[Listed entries]
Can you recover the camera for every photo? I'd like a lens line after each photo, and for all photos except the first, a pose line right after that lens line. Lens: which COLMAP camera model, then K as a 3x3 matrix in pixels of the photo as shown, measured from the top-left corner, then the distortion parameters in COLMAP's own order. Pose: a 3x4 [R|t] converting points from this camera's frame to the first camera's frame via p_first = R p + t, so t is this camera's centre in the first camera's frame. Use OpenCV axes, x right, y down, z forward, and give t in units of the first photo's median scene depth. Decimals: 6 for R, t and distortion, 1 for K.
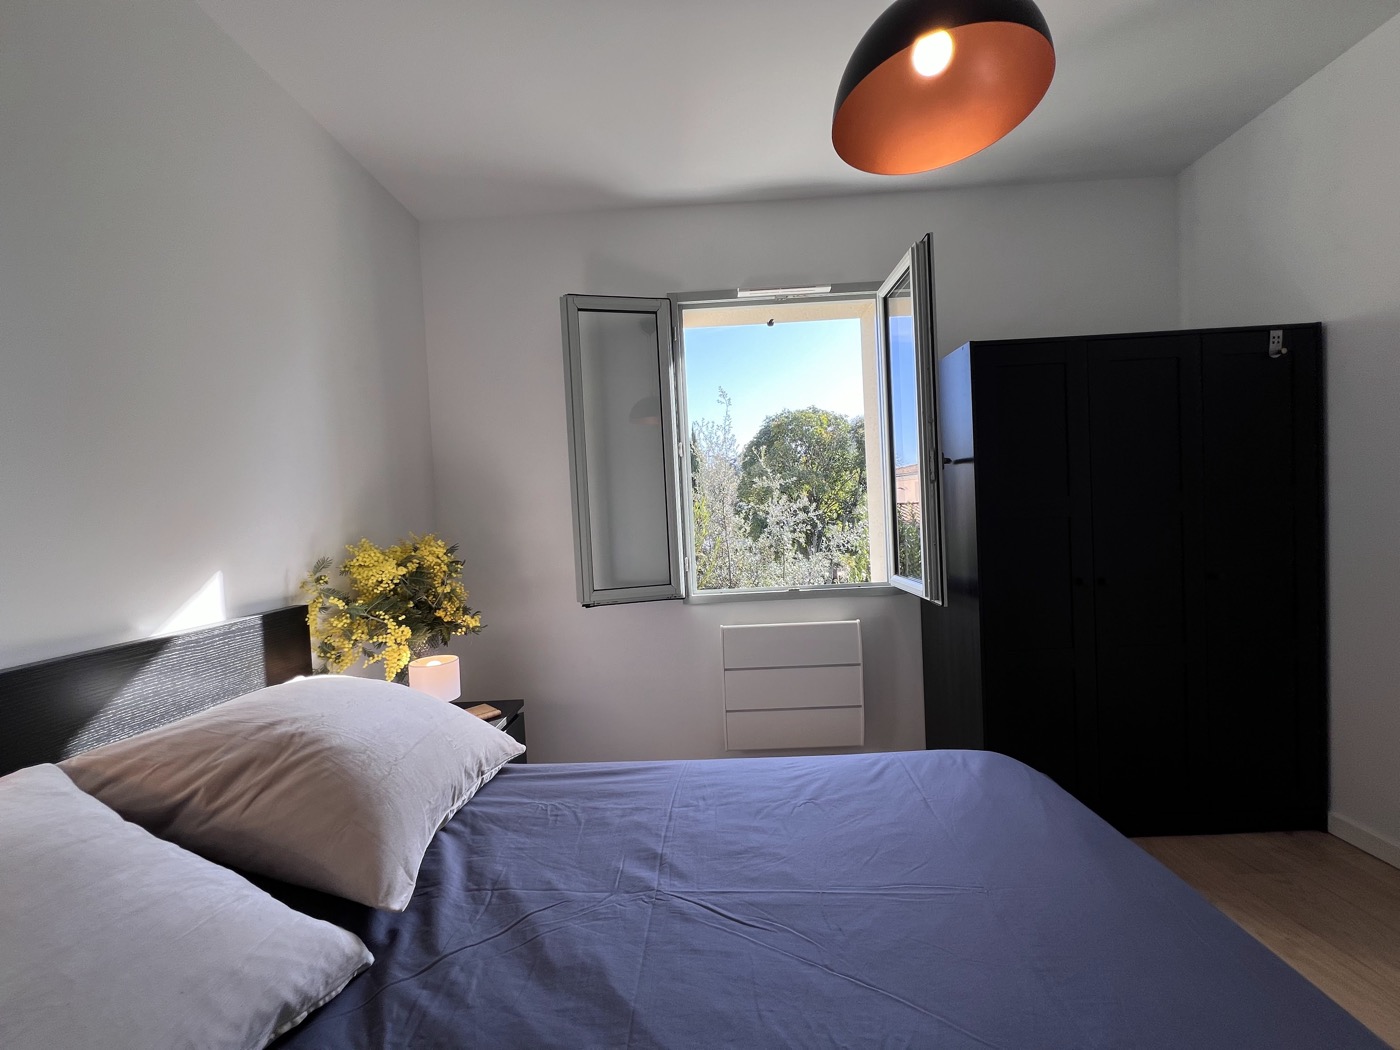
lens RADIAL K [[557.2, 0, 701.0], [0, 557.2, 526.9], [0, 0, 1]] dist [-0.000963, 0.000015]
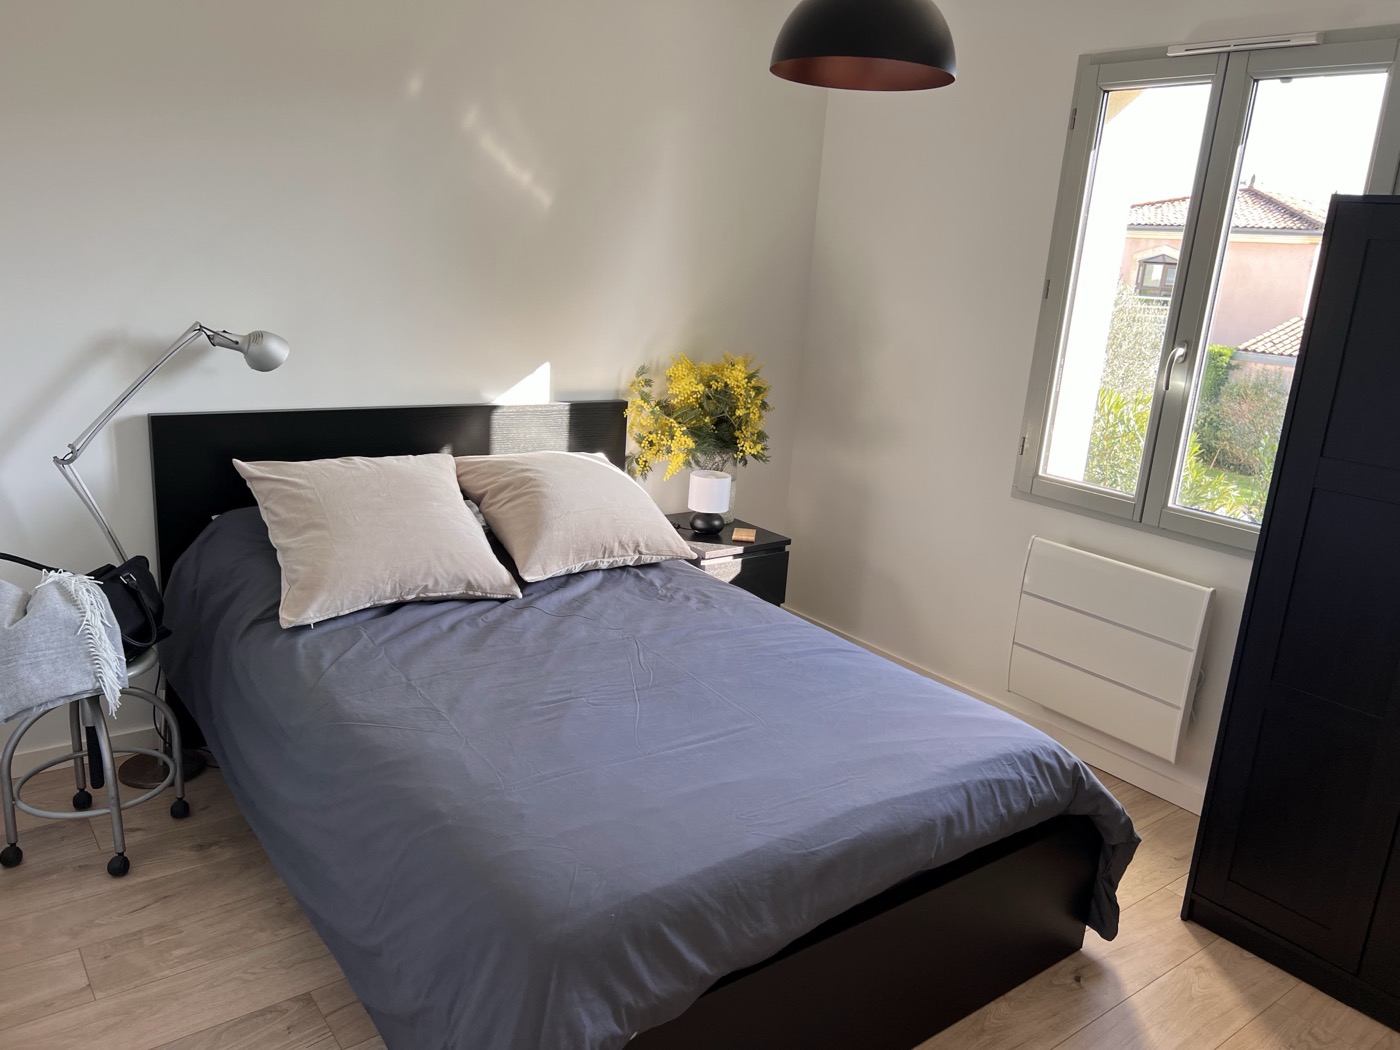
lens RADIAL K [[1051.1, 0, 699.8], [0, 1051.1, 537.4], [0, 0, 1]] dist [0.066742, -0.076529]
pose [[0.618984, 0.297612, -0.726832, 1.024048], [-0.124246, 0.950877, 0.283541, -0.221316], [0.775514, -0.085202, 0.625555, -0.316284]]
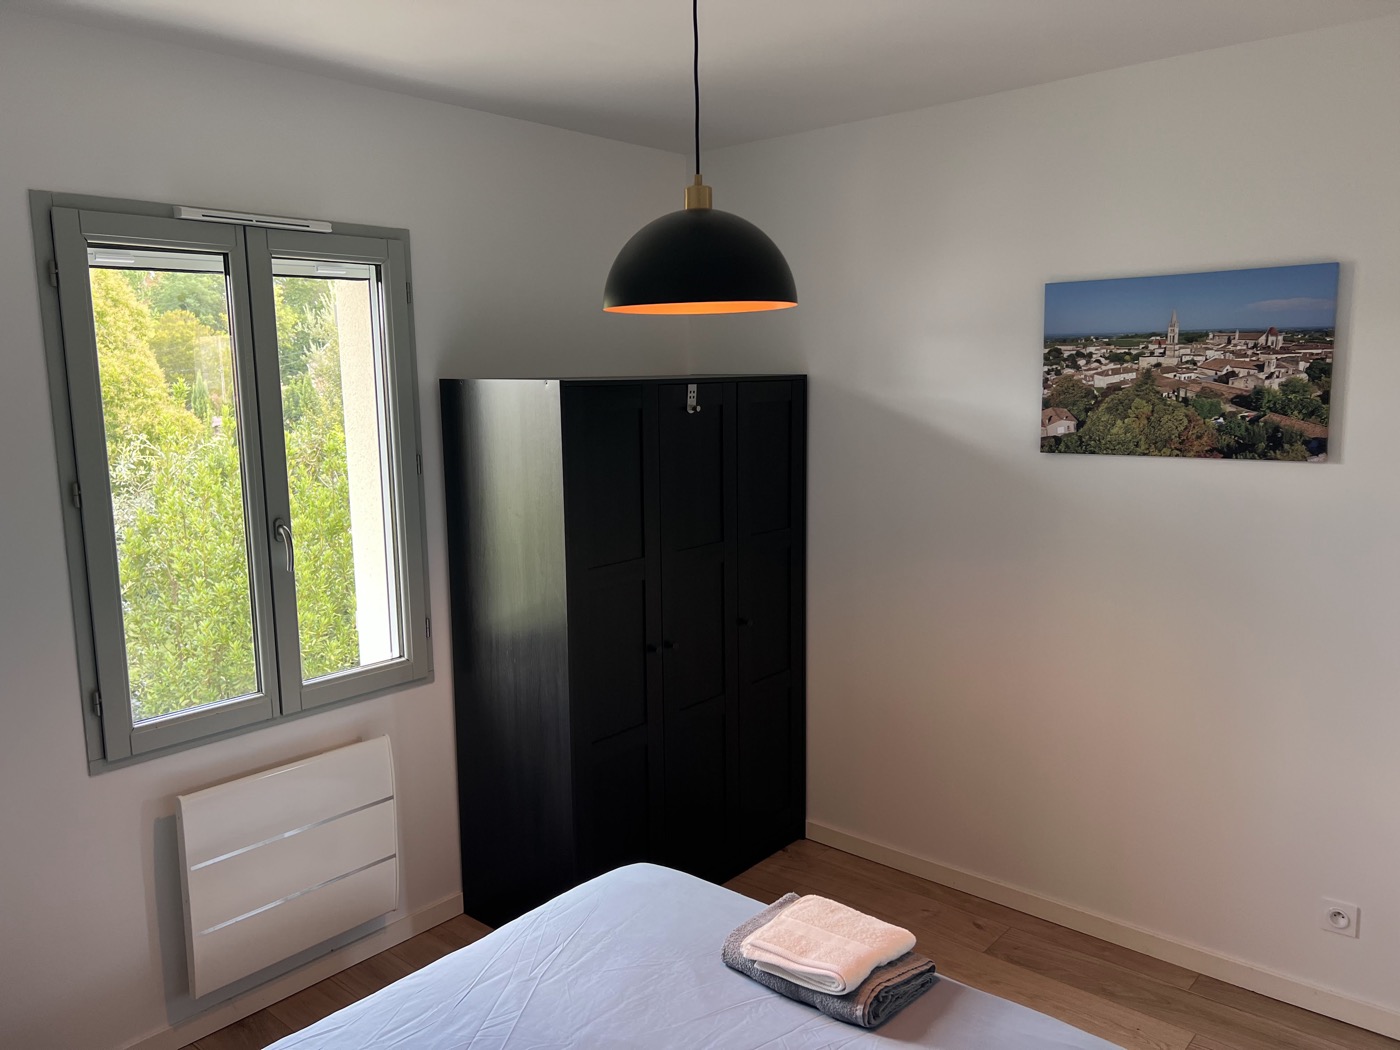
lens RADIAL K [[1057.8, 0, 695.5], [0, 1057.8, 529.8], [0, 0, 1]] dist [0.065686, -0.076657]
pose [[0.642579, -0.073902, 0.762647, -0.587603], [0.007556, 0.995901, 0.090138, -0.255299], [-0.766182, -0.052158, 0.640504, -0.149296]]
[/Listed entries]
* _Directions for this task_: With the pictures stripped out, return each record word for word.

* _Result of the exercise_:
Can you recover the camera for every photo? I'd like a lens line after each photo, and for all photos except the first, a pose line right after that lens line. Lens: which COLMAP camera model, then K as a 3x3 matrix in pixels of the photo as shown, measured from the top-left corner, then the distortion parameters in COLMAP's own order. Pose: a 3x4 [R|t] converting points from this camera's frame to the first camera's frame via p_first = R p + t, so t is this camera's centre in the first camera's frame. Use OpenCV axes, x right, y down, z forward, and give t in units of the first photo's median scene depth. Decimals: 6 for R, t and distortion, 1 for K.
lens RADIAL K [[557.2, 0, 701.0], [0, 557.2, 526.9], [0, 0, 1]] dist [-0.000963, 0.000015]
lens RADIAL K [[1051.1, 0, 699.8], [0, 1051.1, 537.4], [0, 0, 1]] dist [0.066742, -0.076529]
pose [[0.618984, 0.297612, -0.726832, 1.024048], [-0.124246, 0.950877, 0.283541, -0.221316], [0.775514, -0.085202, 0.625555, -0.316284]]
lens RADIAL K [[1057.8, 0, 695.5], [0, 1057.8, 529.8], [0, 0, 1]] dist [0.065686, -0.076657]
pose [[0.642579, -0.073902, 0.762647, -0.587603], [0.007556, 0.995901, 0.090138, -0.255299], [-0.766182, -0.052158, 0.640504, -0.149296]]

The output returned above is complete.